ボストーク -- Boss Talk --

衆院選挙について思うこと
2012/12/17

 衆議院議員総選挙が終わりました。今回の選挙の結果、日本列島を覆う霧が晴れるでしょうか?答えは「難しい」だと思います。その理由は下記のような点です。

  1. 今回の選挙は自民党が勝ったのではなく、民主党が一方的に負けたという性格のものだ。
  2. その根拠の一つが史上最低の投票率である。民主党政権の3年間に対して、有権者の多くが政治に関心を持てなくなった、失望に近いものを持っていると想像される。その上で今回の選挙では、民主党でなければ自民党という選択肢しかなかった。前回の選挙で民主党政権が生まれたのは、自民党政権に区切りをつけたいという国民の選択だったわけだが、それが失敗したという点での失望は大きかった。また、自民党は小選挙区では圧勝したが、比例区では伸び悩んだ。つまり、小選挙区では、従来の後援会を動員して集票できたが、比例区ではそれが出来なかった、つまり圧倒的な支持を得たとは言い切れないのではないか。
  3. その結果、新しい政権与党になると思われる自民・公明両党だが、当選者の顔ぶれや選挙公約等を見ていても、日本の政界が刷新されたとは思えず、旧来の政治が復活することが予想される。仮にそうなれば、トータルでは日本の政治は後退したと取られかねない。
  4. 政治が取り組むべき日本の課題は、前自民党政権時代よりもさらに複雑化、深刻化しており、諸外国も明確な選択肢をとれない状況になっている。

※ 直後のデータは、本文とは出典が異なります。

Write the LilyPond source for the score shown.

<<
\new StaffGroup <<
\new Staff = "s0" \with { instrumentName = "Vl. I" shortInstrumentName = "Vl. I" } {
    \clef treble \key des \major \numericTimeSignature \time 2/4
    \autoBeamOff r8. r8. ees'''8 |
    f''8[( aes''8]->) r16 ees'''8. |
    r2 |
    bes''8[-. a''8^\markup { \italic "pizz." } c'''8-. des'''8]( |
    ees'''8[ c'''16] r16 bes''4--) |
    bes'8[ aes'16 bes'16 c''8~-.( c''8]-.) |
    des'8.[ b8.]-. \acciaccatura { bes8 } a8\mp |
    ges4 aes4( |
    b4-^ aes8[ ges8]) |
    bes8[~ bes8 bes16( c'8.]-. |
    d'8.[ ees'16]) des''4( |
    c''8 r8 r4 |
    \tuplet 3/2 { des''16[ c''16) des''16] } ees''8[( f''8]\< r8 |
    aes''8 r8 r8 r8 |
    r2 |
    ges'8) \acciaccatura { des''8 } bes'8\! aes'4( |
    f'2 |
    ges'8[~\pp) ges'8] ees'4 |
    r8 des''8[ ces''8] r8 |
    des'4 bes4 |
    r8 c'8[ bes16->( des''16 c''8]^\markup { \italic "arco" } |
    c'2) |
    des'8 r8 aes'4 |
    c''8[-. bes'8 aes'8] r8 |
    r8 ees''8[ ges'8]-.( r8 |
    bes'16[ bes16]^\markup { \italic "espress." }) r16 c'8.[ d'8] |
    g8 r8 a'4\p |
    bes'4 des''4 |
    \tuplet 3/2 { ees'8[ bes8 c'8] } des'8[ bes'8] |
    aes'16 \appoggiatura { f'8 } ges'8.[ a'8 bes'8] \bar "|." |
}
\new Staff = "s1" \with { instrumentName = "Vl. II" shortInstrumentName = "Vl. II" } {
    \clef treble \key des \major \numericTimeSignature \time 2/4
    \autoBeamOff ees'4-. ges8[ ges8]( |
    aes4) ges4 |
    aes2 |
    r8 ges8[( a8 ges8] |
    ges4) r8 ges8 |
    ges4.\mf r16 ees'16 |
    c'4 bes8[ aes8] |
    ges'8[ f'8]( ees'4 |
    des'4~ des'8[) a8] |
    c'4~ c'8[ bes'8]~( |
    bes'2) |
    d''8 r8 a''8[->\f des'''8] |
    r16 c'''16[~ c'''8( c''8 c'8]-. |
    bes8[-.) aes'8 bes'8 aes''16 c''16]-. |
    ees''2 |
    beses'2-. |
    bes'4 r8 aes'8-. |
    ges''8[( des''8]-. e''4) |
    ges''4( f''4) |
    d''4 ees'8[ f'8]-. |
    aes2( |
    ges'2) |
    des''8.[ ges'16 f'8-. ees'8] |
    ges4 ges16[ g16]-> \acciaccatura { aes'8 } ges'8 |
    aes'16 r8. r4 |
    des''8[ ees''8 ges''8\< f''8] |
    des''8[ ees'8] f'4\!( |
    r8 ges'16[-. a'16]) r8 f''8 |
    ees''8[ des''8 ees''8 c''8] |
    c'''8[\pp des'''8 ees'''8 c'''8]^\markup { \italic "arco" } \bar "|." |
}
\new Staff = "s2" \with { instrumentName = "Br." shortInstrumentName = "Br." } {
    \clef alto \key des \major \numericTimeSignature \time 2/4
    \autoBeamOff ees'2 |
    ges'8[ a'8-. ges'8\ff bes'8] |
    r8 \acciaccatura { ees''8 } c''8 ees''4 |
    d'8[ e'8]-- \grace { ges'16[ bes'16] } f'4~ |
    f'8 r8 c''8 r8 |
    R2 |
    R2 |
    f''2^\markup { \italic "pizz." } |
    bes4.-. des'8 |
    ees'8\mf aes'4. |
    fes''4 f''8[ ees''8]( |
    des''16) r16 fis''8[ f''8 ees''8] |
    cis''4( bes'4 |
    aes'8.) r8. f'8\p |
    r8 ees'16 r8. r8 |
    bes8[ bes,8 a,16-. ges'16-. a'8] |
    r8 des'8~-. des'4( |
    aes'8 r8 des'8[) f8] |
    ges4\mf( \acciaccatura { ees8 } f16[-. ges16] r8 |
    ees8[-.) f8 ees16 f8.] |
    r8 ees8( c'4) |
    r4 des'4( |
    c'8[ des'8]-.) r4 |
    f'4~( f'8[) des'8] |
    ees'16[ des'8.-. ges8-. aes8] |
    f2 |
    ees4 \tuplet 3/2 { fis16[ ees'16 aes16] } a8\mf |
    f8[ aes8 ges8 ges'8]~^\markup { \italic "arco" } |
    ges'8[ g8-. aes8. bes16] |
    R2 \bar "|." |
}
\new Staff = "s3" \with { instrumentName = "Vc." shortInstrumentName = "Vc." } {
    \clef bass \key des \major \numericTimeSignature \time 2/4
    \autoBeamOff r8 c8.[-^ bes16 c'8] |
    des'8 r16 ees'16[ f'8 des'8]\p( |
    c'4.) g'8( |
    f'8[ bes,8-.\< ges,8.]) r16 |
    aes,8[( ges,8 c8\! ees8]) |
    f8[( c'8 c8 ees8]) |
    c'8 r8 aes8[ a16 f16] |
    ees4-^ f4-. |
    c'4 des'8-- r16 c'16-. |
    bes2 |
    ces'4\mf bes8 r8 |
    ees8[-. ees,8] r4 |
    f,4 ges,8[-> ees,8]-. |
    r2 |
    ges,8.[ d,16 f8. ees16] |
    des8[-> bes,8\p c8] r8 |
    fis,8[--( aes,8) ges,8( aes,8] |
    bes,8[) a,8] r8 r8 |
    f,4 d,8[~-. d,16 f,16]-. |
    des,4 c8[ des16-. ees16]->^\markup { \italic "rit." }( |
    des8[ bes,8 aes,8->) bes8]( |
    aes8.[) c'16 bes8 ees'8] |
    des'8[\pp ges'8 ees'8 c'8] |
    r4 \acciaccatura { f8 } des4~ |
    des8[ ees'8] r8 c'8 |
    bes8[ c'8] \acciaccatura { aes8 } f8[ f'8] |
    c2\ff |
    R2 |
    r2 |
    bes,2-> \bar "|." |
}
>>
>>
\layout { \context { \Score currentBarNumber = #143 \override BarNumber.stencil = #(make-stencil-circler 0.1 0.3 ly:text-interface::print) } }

新生したと言えない自民党が、果たしてこの難局を乗り切れるか。
 ともかく選挙は終わり結論が出ました。これから最長4年間は、今回選出された皆さんに日本を委ねなければなりません。これについて、私たちはどうすべきでしょうか。

 まずは新しい政権の政策運営を冷静に見るべきです。選挙で訴えたような(強い日本の再生みたいなキャッチフレーズの)バラ色の実現を国民すべてが実感することはまず難しいと思いますが、個別的な政策としてやってみなければ分からない面はあります。まず、この点をしっかり見届けたいものです。

 仮に成果が認められなければ、諸外国では、選挙で多数を取った与党が、次の選挙で野党に転落することが繰り返されており、日本も同じ道をたどる可能性が高いと思われます。

 長い不況と東日本大震災、そして中国等との外交問題等々を経験して、日本人が具体的な問題に向き合おうとしている、今はそんな時代です。それは決して悪いことではないと思います。問題は、いかに政治がそれを受け止め、政策として国民に応えることができるかです。政治をテレビのバラエティ番組のように受け狙いで捉えるのではなく、真面目に生活している国民に合わせて、真面目に応えていくことが求められると思います。